● **What the task requires**
The pictures stay out; all of the data is to be printed exactly.

Saved data entries:
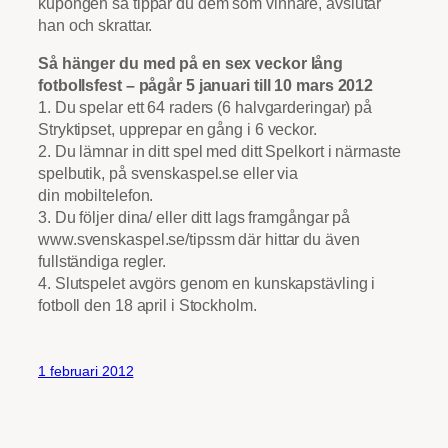
kupongen så tippar du dem som vinnare, avslutar
han och skrattar.
Så hänger du med på en sex veckor lång
fotbollsfest – pågår 5 januari till 10 mars 2012
1. Du spelar ett 64 raders (6 halvgarderingar) på
Stryktipset, upprepar en gång i 6 veckor.
2. Du lämnar in ditt spel med ditt Spelkort i närmaste
spelbutik, på svenskaspel.se eller via
din mobiltelefon.
3. Du följer dina/ eller ditt lags framgångar på
www.svenskaspel.se/tipssm där hittar du även
fullständiga regler.
4. Slutspelet avgörs genom en kunskapstävling i
fotboll den 18 april i Stockholm.
1 februari 2012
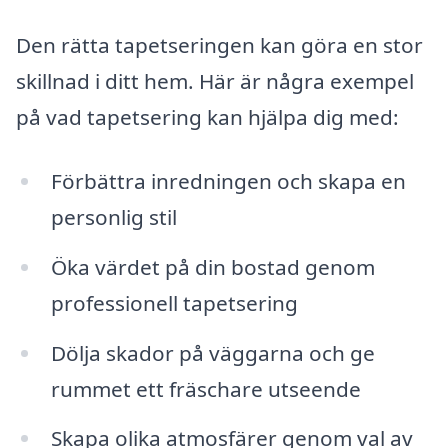
Den rätta tapetseringen kan göra en stor
skillnad i ditt hem. Här är några exempel
på vad tapetsering kan hjälpa dig med:
Förbättra inredningen och skapa en
personlig stil
Öka värdet på din bostad genom
professionell tapetsering
Dölja skador på väggarna och ge
rummet ett fräschare utseende
Skapa olika atmosfärer genom val av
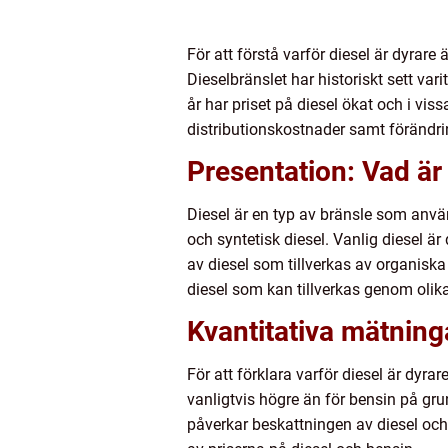
För att förstå varför diesel är dyrar
Dieselbränslet har historiskt sett va
år har priset på diesel ökat och i viss
distributionskostnader samt förändrin
Presentation: Vad är 
Diesel är en typ av bränsle som använd
och syntetisk diesel. Vanlig diesel ä
av diesel som tillverkas av organiska 
diesel som kan tillverkas genom olik
Kvantitativa mätninga
För att förklara varför diesel är dyra
vanligtvis högre än för bensin på gr
påverkar beskattningen av diesel och 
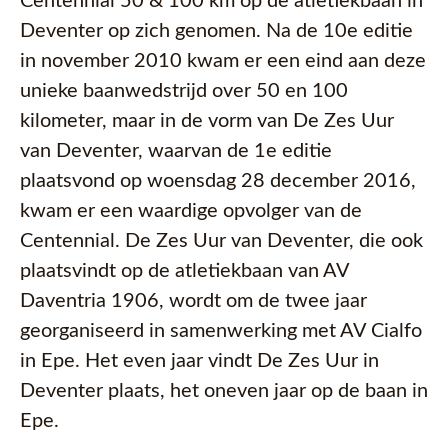
Centennial 50 & 100 km op de atletiekbaan in
Deventer op zich genomen. Na de 10e editie
in november 2010 kwam er een eind aan deze
unieke baanwedstrijd over 50 en 100
kilometer, maar in de vorm van De Zes Uur
van Deventer, waarvan de 1e editie
plaatsvond op woensdag 28 december 2016,
kwam er een waardige opvolger van de
Centennial. De Zes Uur van Deventer, die ook
plaatsvindt op de atletiekbaan van AV
Daventria 1906, wordt om de twee jaar
georganiseerd in samenwerking met AV Cialfo
in Epe. Het even jaar vindt De Zes Uur in
Deventer plaats, het oneven jaar op de baan in
Epe.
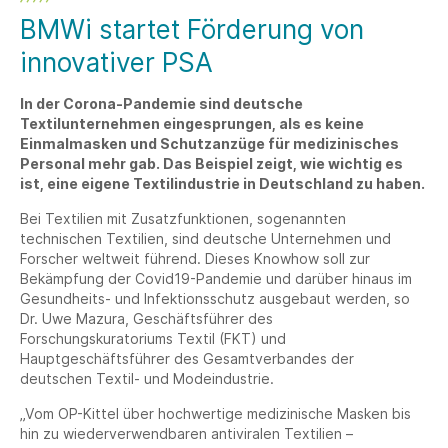
BMWi startet Förderung von
innovativer PSA
In der Corona-Pandemie sind deutsche
Textilunternehmen eingesprungen, als es keine
Einmalmasken und Schutzanzüge für medizinisches
Personal mehr gab. Das Beispiel zeigt, wie wichtig es
ist, eine eigene Textilindustrie in Deutschland zu haben.
Bei Textilien mit Zusatzfunktionen, sogenannten
technischen Textilien, sind deutsche Unternehmen und
Forscher weltweit führend. Dieses Knowhow soll zur
Bekämpfung der Covid19-Pandemie und darüber hinaus im
Gesundheits- und Infektionsschutz ausgebaut werden, so
Dr. Uwe Mazura, Geschäftsführer des
Forschungskuratoriums Textil (FKT) und
Hauptgeschäftsführer des Gesamtverbandes der
deutschen Textil- und Modeindustrie.
„Vom OP-Kittel über hochwertige medizinische Masken bis
hin zu wiederverwendbaren antiviralen Textilien –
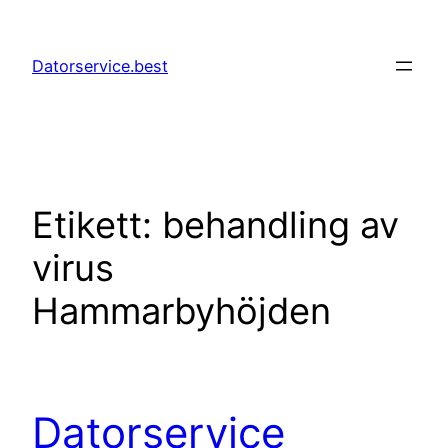
Hoppa
till
Datorservice.best
innehåll
Etikett:
behandling av
virus
Hammarbyhöjden
Datorservice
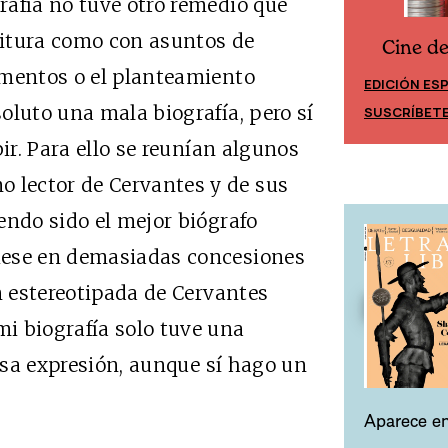
rafía no tuve otro remedio que
ritura como con asuntos de
Cine d
Cine desde los márgenes
ementos o el planteamiento
EDICIÓN ES
EDICIÓN MÉXICO
oluto una mala biografía, pero sí
SUSCRÍBET
SUSCRÍBETE
ir. Para ello se reunían algunos
lector de Cervantes y de sus
endo sido el mejor biógrafo
iese en demasiadas concesiones
n estereotipada de Cervantes
i biografía solo tuve una
 esa expresión, aunque sí hago un
Aparece en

● **Exercise result**
kupongen så tippar du dem som vinnare, avslutar
han och skrattar.
Så hänger du med på en sex veckor lång
fotbollsfest – pågår 5 januari till 10 mars 2012
1. Du spelar ett 64 raders (6 halvgarderingar) på
Stryktipset, upprepar en gång i 6 veckor.
2. Du lämnar in ditt spel med ditt Spelkort i närmaste
spelbutik, på svenskaspel.se eller via
din mobiltelefon.
3. Du följer dina/ eller ditt lags framgångar på
www.svenskaspel.se/tipssm där hittar du även
fullständiga regler.
4. Slutspelet avgörs genom en kunskapstävling i
fotboll den 18 april i Stockholm.
1 februari 2012
Den rätta tapetseringen kan göra en stor
skillnad i ditt hem. Här är några exempel
på vad tapetsering kan hjälpa dig med:
Förbättra inredningen och skapa en
personlig stil
Öka värdet på din bostad genom
professionell tapetsering
Dölja skador på väggarna och ge
rummet ett fräschare utseende
Skapa olika atmosfärer genom val av
För att förstå varför diesel är dyrar
Dieselbränslet har historiskt sett va
år har priset på diesel ökat och i viss
distributionskostnader samt förändrin
Presentation: Vad är 
Diesel är en typ av bränsle som använd
och syntetisk diesel. Vanlig diesel ä
av diesel som tillverkas av organiska 
diesel som kan tillverkas genom olik
Kvantitativa mätninga
För att förklara varför diesel är dyra
vanligtvis högre än för bensin på gr
påverkar beskattningen av diesel och 
Centennial 50 & 100 km op de atletiekbaan in
Deventer op zich genomen. Na de 10e editie
in november 2010 kwam er een eind aan deze
unieke baanwedstrijd over 50 en 100
kilometer, maar in de vorm van De Zes Uur
van Deventer, waarvan de 1e editie
plaatsvond op woensdag 28 december 2016,
kwam er een waardige opvolger van de
Centennial. De Zes Uur van Deventer, die ook
plaatsvindt op de atletiekbaan van AV
Daventria 1906, wordt om de twee jaar
georganiseerd in samenwerking met AV Cialfo
in Epe. Het even jaar vindt De Zes Uur in
Deventer plaats, het oneven jaar op de baan in
Epe.
BMWi startet Förderung von
innovativer PSA
In der Corona-Pandemie sind deutsche
Textilunternehmen eingesprungen, als es keine
Einmalmasken und Schutzanzüge für medizinisches
Personal mehr gab. Das Beispiel zeigt, wie wichtig es
ist, eine eigene Textilindustrie in Deutschland zu haben.
Bei Textilien mit Zusatzfunktionen, sogenannten
technischen Textilien, sind deutsche Unternehmen und
Forscher weltweit führend. Dieses Knowhow soll zur
Bekämpfung der Covid19-Pandemie und darüber hinaus im
Gesundheits- und Infektionsschutz ausgebaut werden, so
Dr. Uwe Mazura, Geschäftsführer des
Forschungskuratoriums Textil (FKT) und
Hauptgeschäftsführer des Gesamtverbandes der
deutschen Textil- und Modeindustrie.
„Vom OP-Kittel über hochwertige medizinische Masken bis
hin zu wiederverwendbaren antiviralen Textilien –
Hoppa
till
Datorservice.best
innehåll
Etikett:
behandling av
virus
Hammarbyhöjden
Datorservice
rafía no tuve otro remedio que
ritura como con asuntos de
Cine d
Cine desde los márgenes
ementos o el planteamiento
EDICIÓN ES
EDICIÓN MÉXICO
oluto una mala biografía, pero sí
SUSCRÍBET
SUSCRÍBETE
ir. Para ello se reunían algunos
lector de Cervantes y de sus
endo sido el mejor biógrafo
iese en demasiadas concesiones
n estereotipada de Cervantes
i biografía solo tuve una
 esa expresión, aunque sí hago un
Aparece en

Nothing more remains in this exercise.